After having dabbled in most forms of creative writing over the years, I decided it was time to overcome my phobia of writing drama. I’ve never attempted it before, mainly because I think I perceive it as ‘difficult’ – with just your dialogue out there, there are fewer words around it padding it out. It feels a very exposed form of writing; if the dialogue doesn’t work, the whole piece falls apart.
So, I challenged myself to writing radio drama. Writing for the theatre would be too big a leap, I thought – all that visual stuff to worry about! But writing drama for radio seemed more accessible. I signed up for this course by The Script Factory, who ran it in this format for the first time today, at the Soho Theatre.
We had two preliminary plays to listen to, the first was ‘We Happened to be Passing’ by David Nobbs. I was interested in this as he is a well-respected writer and the premise sounded amusing (when you say casually to someone ‘oh do drop in if you happen to be passing’, and then they actually do turn up on your doorstep). However, the exposition was disappointing – it felt as though it had been lifted from the mid-1970s, the plot was very contrived. The second play was called ‘Spitfires’, but I didn’t engage with the subject matter enough and abandoned it after half an hour.

▬▬▬

» Objectives
1 – Summarize the post in two sentences.
2 – List every criticism the post makes of 'We Happened to be Passing'.
These entries are not needed for any task.

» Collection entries
▬▬▬

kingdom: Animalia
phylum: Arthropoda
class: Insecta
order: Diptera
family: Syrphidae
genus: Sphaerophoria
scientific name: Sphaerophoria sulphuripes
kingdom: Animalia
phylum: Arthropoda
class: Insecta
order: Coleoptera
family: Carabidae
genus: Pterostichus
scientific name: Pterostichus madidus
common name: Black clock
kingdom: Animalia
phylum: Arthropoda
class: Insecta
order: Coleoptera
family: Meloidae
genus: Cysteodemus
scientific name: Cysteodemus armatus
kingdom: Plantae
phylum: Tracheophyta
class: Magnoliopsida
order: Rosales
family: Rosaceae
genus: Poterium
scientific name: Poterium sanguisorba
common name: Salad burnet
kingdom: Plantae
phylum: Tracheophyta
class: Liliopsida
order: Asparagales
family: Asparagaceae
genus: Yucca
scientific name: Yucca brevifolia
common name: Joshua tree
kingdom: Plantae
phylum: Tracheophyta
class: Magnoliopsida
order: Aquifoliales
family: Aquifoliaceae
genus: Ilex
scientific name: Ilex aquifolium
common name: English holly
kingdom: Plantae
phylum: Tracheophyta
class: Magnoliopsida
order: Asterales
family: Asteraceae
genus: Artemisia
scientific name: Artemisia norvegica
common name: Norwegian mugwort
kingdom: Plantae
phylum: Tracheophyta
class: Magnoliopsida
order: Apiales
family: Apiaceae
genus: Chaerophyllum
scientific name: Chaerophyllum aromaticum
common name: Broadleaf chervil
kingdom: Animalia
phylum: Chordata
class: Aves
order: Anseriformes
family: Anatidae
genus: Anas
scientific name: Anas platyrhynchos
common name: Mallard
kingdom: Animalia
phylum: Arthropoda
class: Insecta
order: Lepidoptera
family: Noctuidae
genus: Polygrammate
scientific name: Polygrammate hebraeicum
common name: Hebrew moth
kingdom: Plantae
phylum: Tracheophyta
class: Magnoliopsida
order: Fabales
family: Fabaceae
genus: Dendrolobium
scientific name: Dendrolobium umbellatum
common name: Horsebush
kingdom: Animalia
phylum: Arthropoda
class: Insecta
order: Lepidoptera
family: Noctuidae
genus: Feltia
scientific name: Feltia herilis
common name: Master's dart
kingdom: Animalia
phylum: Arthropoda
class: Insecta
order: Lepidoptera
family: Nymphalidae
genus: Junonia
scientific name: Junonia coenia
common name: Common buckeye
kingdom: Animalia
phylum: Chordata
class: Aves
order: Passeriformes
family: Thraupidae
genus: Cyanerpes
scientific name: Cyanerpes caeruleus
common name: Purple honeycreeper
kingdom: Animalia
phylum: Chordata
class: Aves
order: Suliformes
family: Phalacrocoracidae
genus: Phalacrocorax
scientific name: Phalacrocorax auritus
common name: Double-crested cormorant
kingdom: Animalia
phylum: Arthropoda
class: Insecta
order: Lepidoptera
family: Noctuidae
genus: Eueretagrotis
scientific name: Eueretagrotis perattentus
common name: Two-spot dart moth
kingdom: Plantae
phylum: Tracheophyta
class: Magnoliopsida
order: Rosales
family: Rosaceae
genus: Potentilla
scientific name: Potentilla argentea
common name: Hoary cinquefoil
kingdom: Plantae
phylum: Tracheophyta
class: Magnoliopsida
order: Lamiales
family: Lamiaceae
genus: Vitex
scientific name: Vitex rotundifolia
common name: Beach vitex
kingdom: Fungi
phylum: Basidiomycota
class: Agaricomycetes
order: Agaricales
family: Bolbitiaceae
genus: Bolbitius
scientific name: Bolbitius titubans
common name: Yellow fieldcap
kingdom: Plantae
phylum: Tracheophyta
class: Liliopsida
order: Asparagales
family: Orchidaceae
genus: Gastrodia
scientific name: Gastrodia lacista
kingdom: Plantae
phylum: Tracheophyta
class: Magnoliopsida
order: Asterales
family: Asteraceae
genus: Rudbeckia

▬▬▬

» Complete answers
1 – After trying most forms of creative writing, the writer chose to confront a fear of drama, which feels exposed because everything rests on the dialogue, by taking a radio drama course run by The Script Factory at the Soho Theatre. Of the two preliminary plays, 'We Happened to be Passing' by David Nobbs disappointed with dated exposition and a contrived plot, and 'Spitfires' was abandoned after half an hour.

2 –
- The exposition was disappointing.
- It felt as though it had been lifted from the mid-1970s.
- The plot was very contrived.